NNPC faces supply challenges
Nairametrics previously reported that NNPC Limited has acknowledged its debt to international oil traders, which has significantly contributed to the shortage of fuel supply to local marketers.

Recent reports indicate that NNPC owes these traders approximately $6 billion in subsidy obligations, leading the traders to halt the supply of imported petrol to the national oil company.

Although NNPC initially denied these claims, the company later admitted that its outstanding debts to suppliers have been a major factor behind the ongoing fuel scarcity across the country.

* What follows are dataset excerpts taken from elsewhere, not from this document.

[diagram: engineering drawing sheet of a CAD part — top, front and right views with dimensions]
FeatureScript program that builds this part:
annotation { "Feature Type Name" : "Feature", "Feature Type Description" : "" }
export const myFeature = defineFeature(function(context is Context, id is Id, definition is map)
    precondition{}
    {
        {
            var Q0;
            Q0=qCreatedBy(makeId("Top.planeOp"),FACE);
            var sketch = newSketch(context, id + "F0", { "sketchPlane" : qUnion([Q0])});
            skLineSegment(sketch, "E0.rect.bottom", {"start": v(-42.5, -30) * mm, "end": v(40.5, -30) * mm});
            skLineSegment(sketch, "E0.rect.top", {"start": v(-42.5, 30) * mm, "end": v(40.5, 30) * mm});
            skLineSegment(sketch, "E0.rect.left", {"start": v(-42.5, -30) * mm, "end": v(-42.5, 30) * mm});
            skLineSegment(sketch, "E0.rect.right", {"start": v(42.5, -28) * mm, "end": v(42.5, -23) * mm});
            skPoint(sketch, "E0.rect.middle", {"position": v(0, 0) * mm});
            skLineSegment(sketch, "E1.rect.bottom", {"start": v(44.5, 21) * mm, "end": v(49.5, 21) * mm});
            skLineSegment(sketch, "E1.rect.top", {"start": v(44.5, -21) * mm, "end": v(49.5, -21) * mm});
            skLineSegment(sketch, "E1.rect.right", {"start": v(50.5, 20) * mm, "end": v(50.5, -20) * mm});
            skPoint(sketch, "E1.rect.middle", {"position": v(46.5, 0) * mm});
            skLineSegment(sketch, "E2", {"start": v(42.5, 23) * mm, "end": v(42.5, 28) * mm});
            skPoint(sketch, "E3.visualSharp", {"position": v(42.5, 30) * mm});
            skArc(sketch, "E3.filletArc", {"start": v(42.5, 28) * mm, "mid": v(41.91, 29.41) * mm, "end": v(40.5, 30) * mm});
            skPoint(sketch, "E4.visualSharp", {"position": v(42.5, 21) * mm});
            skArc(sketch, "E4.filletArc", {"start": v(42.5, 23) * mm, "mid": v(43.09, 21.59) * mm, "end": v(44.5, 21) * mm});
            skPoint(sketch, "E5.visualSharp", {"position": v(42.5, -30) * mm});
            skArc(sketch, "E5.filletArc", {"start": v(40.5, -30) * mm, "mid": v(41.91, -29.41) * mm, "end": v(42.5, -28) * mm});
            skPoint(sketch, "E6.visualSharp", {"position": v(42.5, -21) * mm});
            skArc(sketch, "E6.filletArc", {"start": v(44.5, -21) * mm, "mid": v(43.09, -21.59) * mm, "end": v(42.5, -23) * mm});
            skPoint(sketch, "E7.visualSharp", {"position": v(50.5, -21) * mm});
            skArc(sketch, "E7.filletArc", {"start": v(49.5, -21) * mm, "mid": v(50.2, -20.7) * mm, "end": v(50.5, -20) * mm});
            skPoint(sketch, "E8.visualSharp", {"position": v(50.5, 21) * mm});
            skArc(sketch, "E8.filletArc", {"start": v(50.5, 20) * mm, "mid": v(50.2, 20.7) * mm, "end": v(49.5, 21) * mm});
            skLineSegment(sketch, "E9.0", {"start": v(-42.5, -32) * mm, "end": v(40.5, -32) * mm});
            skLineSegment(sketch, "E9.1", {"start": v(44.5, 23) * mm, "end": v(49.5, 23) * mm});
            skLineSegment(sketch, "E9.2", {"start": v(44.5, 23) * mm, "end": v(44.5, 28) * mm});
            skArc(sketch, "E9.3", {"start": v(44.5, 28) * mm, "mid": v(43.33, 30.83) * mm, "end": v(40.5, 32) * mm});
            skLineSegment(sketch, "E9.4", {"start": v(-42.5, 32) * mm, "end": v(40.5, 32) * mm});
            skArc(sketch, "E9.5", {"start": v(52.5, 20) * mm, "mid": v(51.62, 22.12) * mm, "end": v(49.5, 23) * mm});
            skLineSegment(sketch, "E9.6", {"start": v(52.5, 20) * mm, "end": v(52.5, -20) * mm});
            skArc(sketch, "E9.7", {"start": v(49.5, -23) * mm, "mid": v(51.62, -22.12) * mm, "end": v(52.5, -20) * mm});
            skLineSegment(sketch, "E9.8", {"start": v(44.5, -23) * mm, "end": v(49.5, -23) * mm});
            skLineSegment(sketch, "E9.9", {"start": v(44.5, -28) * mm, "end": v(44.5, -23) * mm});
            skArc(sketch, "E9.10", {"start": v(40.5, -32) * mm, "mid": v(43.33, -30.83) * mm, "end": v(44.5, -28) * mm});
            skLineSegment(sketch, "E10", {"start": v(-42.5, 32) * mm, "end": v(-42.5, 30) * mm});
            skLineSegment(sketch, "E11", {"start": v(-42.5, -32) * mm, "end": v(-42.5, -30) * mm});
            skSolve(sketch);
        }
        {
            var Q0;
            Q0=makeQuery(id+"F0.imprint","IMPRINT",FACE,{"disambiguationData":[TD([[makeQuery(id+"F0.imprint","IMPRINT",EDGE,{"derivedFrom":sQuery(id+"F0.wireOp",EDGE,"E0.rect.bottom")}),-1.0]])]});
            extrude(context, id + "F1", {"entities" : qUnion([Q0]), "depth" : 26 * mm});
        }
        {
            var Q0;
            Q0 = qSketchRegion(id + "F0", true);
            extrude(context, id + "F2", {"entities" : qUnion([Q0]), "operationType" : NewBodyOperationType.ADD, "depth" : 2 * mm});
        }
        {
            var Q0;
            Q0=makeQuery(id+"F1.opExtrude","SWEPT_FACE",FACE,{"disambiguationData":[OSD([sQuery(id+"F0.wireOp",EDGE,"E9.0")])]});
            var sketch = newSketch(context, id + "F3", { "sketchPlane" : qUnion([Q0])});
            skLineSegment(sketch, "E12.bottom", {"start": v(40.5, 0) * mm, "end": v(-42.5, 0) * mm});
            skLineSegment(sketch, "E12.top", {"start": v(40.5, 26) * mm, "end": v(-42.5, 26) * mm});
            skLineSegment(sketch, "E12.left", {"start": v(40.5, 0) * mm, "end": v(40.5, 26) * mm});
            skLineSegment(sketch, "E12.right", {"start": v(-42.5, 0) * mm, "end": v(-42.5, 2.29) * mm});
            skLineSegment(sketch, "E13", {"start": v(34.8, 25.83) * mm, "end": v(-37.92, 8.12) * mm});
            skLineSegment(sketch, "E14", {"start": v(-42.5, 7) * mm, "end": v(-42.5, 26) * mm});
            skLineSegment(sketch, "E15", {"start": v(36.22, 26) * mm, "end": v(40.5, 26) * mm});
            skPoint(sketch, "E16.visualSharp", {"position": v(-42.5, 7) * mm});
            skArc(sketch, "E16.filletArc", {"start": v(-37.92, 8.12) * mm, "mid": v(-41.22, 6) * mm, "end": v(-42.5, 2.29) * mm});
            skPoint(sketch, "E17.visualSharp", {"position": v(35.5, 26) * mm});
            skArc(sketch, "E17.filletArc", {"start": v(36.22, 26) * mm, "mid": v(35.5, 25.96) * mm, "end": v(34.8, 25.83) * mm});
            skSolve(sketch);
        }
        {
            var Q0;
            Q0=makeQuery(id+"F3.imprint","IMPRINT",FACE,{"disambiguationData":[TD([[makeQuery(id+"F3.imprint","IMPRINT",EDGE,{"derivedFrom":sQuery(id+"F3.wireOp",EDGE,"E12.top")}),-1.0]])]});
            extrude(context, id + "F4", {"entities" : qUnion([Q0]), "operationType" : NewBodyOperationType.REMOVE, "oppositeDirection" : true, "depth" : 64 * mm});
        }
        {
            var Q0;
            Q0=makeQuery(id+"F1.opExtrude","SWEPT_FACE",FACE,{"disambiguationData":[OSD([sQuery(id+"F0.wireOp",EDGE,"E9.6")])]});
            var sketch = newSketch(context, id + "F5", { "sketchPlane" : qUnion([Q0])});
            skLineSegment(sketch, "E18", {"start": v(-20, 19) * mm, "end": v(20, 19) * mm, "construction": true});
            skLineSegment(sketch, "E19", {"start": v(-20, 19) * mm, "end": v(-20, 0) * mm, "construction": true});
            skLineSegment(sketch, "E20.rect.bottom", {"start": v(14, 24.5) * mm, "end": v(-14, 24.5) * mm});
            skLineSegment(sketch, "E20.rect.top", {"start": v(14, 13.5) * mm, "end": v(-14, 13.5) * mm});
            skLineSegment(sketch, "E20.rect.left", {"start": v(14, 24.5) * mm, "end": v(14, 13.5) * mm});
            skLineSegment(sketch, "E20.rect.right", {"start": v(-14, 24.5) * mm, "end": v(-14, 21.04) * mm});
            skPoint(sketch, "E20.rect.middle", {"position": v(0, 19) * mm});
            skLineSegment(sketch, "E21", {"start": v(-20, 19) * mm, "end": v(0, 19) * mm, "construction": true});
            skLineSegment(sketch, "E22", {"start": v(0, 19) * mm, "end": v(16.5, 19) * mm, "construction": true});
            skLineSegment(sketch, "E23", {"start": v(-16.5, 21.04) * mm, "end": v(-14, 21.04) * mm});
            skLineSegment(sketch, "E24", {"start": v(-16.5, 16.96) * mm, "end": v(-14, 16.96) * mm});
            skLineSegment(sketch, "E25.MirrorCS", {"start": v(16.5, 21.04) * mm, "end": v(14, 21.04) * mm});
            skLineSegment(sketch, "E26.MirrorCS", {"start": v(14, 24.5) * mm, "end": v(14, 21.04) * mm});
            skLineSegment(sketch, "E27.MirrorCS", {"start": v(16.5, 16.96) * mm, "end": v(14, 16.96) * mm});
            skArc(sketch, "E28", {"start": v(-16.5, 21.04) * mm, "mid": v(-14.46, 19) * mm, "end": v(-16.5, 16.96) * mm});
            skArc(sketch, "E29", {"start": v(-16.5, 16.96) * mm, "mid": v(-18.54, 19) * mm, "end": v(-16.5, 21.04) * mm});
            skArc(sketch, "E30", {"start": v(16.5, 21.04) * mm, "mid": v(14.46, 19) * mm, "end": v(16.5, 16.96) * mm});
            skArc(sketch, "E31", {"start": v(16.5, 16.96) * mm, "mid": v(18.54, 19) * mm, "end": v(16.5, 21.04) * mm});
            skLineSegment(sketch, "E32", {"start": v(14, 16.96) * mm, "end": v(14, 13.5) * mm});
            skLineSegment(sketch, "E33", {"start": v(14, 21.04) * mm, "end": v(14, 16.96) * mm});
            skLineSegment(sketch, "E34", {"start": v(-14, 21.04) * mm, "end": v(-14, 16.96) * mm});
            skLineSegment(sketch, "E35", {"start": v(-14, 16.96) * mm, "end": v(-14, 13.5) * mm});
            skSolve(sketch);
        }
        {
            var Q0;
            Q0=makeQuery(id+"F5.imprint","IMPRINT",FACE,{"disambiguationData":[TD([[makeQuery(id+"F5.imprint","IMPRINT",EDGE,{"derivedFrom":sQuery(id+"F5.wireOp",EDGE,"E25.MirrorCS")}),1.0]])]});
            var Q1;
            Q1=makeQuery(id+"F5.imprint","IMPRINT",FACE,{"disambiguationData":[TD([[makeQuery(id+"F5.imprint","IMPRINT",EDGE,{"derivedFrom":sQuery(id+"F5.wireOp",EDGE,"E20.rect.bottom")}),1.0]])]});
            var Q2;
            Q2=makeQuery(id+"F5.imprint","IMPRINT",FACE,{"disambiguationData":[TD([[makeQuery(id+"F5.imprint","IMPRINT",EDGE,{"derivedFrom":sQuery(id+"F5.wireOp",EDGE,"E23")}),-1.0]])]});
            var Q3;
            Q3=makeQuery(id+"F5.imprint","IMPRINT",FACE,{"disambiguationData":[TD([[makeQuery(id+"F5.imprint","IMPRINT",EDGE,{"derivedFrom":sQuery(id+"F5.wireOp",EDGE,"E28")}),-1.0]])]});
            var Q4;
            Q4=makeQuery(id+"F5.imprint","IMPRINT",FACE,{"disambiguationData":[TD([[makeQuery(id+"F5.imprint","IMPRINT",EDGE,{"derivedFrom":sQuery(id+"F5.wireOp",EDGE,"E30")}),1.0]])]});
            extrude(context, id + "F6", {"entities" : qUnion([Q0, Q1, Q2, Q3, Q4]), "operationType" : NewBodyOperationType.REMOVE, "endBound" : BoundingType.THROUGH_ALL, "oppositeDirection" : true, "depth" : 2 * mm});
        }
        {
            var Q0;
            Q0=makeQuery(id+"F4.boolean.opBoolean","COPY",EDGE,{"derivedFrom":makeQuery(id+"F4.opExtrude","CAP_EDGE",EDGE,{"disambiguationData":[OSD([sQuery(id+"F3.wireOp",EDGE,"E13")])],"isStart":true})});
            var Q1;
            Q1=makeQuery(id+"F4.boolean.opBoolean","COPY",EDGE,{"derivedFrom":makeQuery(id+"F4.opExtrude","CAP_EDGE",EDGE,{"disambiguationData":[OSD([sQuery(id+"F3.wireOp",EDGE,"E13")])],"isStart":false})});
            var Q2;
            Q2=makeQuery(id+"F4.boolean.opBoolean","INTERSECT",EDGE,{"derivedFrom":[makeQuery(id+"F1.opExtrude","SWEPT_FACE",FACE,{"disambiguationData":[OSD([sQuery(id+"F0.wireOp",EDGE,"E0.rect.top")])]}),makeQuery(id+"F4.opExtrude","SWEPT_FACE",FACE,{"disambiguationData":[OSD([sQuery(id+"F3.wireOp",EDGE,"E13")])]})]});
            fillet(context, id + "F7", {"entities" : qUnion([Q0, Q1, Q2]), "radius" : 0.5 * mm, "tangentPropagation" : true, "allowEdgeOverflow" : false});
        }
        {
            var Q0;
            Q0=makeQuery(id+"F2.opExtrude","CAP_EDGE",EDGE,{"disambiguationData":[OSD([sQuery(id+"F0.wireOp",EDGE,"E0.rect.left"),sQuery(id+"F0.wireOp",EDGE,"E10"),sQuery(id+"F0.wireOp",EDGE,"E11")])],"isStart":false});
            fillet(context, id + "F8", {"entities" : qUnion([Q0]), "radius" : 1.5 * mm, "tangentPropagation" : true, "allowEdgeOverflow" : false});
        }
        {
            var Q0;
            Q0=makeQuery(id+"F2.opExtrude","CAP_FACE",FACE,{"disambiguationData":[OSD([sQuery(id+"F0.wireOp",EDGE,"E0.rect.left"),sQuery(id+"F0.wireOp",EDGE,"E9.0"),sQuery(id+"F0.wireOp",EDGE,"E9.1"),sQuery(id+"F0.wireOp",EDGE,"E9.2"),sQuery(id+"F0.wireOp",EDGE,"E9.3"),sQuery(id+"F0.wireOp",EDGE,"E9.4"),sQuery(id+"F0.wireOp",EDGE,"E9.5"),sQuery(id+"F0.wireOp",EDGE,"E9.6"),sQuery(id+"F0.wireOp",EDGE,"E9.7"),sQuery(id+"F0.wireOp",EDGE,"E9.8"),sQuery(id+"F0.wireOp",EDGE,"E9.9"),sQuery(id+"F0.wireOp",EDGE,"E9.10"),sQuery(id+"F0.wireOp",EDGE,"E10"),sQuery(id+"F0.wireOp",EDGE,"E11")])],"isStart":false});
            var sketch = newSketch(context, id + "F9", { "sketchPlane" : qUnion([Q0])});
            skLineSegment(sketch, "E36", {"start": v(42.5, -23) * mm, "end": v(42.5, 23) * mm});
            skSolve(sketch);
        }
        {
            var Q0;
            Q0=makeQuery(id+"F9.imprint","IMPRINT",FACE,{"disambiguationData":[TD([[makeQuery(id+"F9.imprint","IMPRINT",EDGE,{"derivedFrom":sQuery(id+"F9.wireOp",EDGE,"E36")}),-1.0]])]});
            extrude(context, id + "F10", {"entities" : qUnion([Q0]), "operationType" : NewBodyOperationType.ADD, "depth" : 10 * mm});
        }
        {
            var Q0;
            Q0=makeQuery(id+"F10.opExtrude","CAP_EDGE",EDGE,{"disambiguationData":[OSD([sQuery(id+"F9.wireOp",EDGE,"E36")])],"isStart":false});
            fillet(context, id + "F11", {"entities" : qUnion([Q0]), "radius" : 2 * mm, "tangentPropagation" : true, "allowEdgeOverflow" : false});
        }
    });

“NNPC Ltd. has acknowledged recent reports in national newspapers regarding the company’s significant debt to petrol suppliers. This financial strain has placed considerable pressure on the Company and poses a threat to the sustainability of fuel supply.

“In line with the Petroleum Industry Act (PIA), NNPC Ltd. Remains dedicated to its role as the supplier of last resort, ensuring national energy security. We are actively collaborating with relevant government agencies and other stakeholders to maintain a consistent supply of petroleum products nationwide,” NNPC said.

What this means
The recent announcement that the national oil company will become the exclusive buyer of petrol from the Dangote refinery could provide much-needed relief to NNPC, which is currently grappling with its international obligations to oil traders.

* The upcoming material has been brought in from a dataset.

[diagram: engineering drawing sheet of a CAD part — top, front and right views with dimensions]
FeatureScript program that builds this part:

If the Dangote refinery exclusively supplies NNPC, it would significantly lower importation and logistics costs, allowing local marketers to purchase petrol from NNPC at a reduced price.

This arrangement could also address the persistent fuel scarcity that has plagued the country for over a month, with little progress made by the national oil company.

With the capacity to meet domestic demand and export to other African countries, the Dangote refinery is poised to play a crucial role in stabilizing Nigeria’s fuel supply.

Additionally, the Federal Executive Council has recently approved the sale of crude oil to the Dangote refinery in local currency, on the condition that the refinery will sell processed petrol to the country in the same currency.

These developments are anticipated to contribute to a lasting solution to Nigeria’s ongoing fuel scarcity.